龙谦听闻龙平将客人撇在外间不理,却跑进屋内侍候自己,心中老大不痛快,他对龙平说道,你这又不知轻重了,哪有将客人冷落在屋里置之不理的道理?你知我身上有伤,甚不方便,有客来访,当请了二爷陪着才是,怎么让你陪着不说,还将客人放置厅上不管不问。适才我听到外间有人小声谈话,我只道是你或是七叔在这边呢,既是有客人来我这边,你赶紧去外间先陪着,待我更了衣就出去陪罪。
说着话龙谦便先将杯子放在床前的案几之上,欲起身更衣。龙平见在谦这般紧张,也是笑道,大爷也不问问来者是谁,便着急火忙地要出去见他?
龙谦听了龙平反问自己,也觉诧异,便停了身子,询问龙平道,你这般不紧不慢地,却先告诉我,来者何人?当让你如此怠慢?
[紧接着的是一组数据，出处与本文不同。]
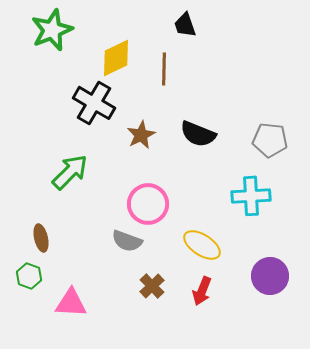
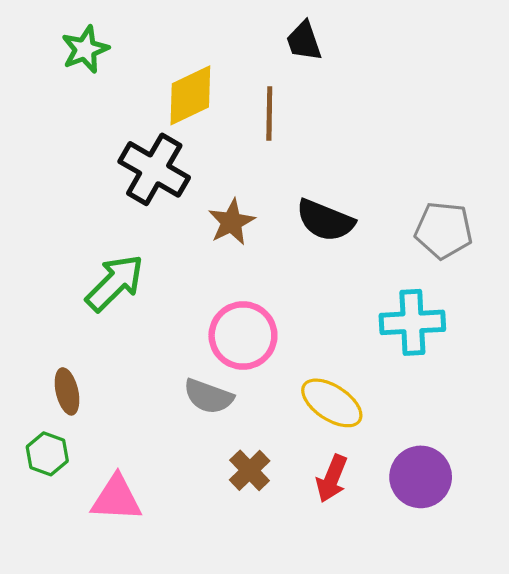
green star: (52, 30) -> (85, 49), size x0.7
purple circle: (270, 276) -> (421, 477), moved

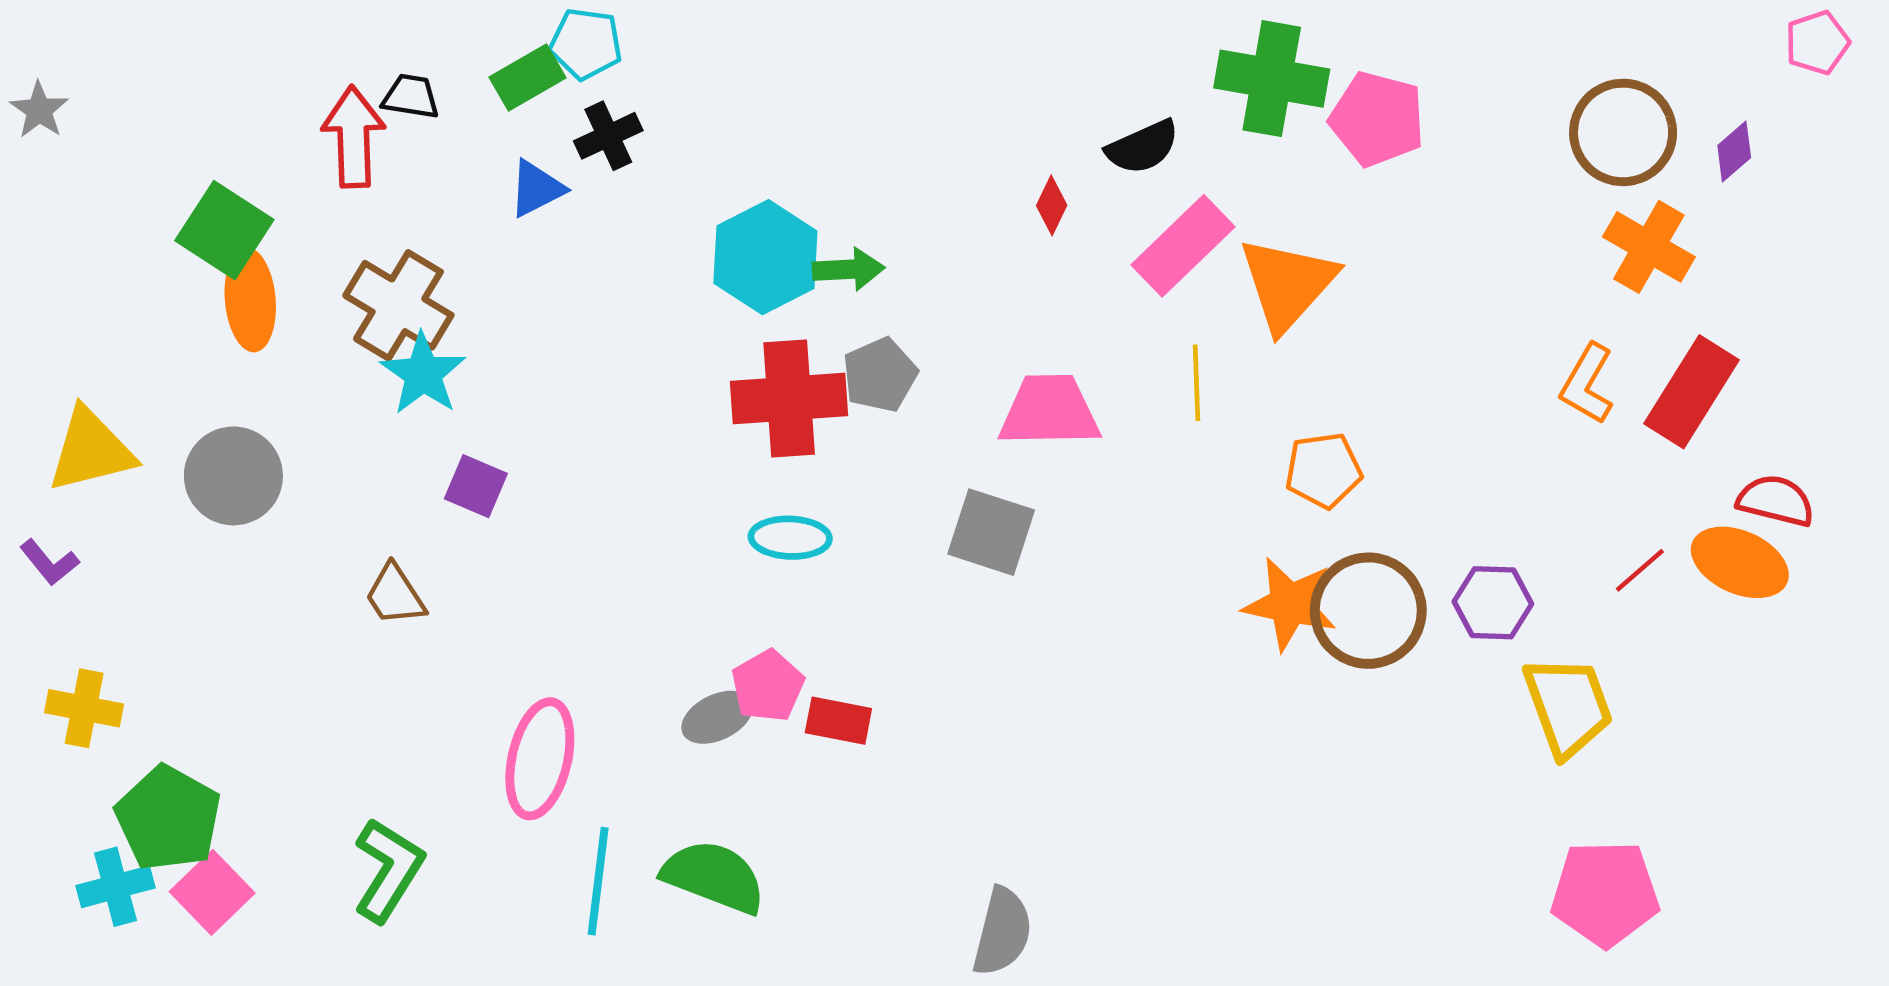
龙平笑道,也不是别人,就如昨天大爷早早预料今日有人会过来报之消息一事,适才衙门李昊李校尉亦是过来多时,一直在外间等候。他先去见过老爷,老爷未见他便让三伯领了他过来这边。我几次欲要进来喊醒大爷,均被李昊李校尉拦住,他谓大爷辛苦至极,数月来甚少休息,便只在外间同我一边交谈一边等候大爷醒来。
龙谦笑着对龙平连叫该死,你倒是好,客人怎么说你便听了,却也不知礼法哪里去了?你快些儿请他相等,我这边就更衣出去。
龙平听龙谦说着要出去见那李昊,不觉皱眉说道,大爷身体可能支撑?您有伤在身,李昊李校尉刚刚也曾简短地给我说了一些情况,不如我出去先将他打发了,回头再转告与您,消息也还是那消息,由我说来也并无二样。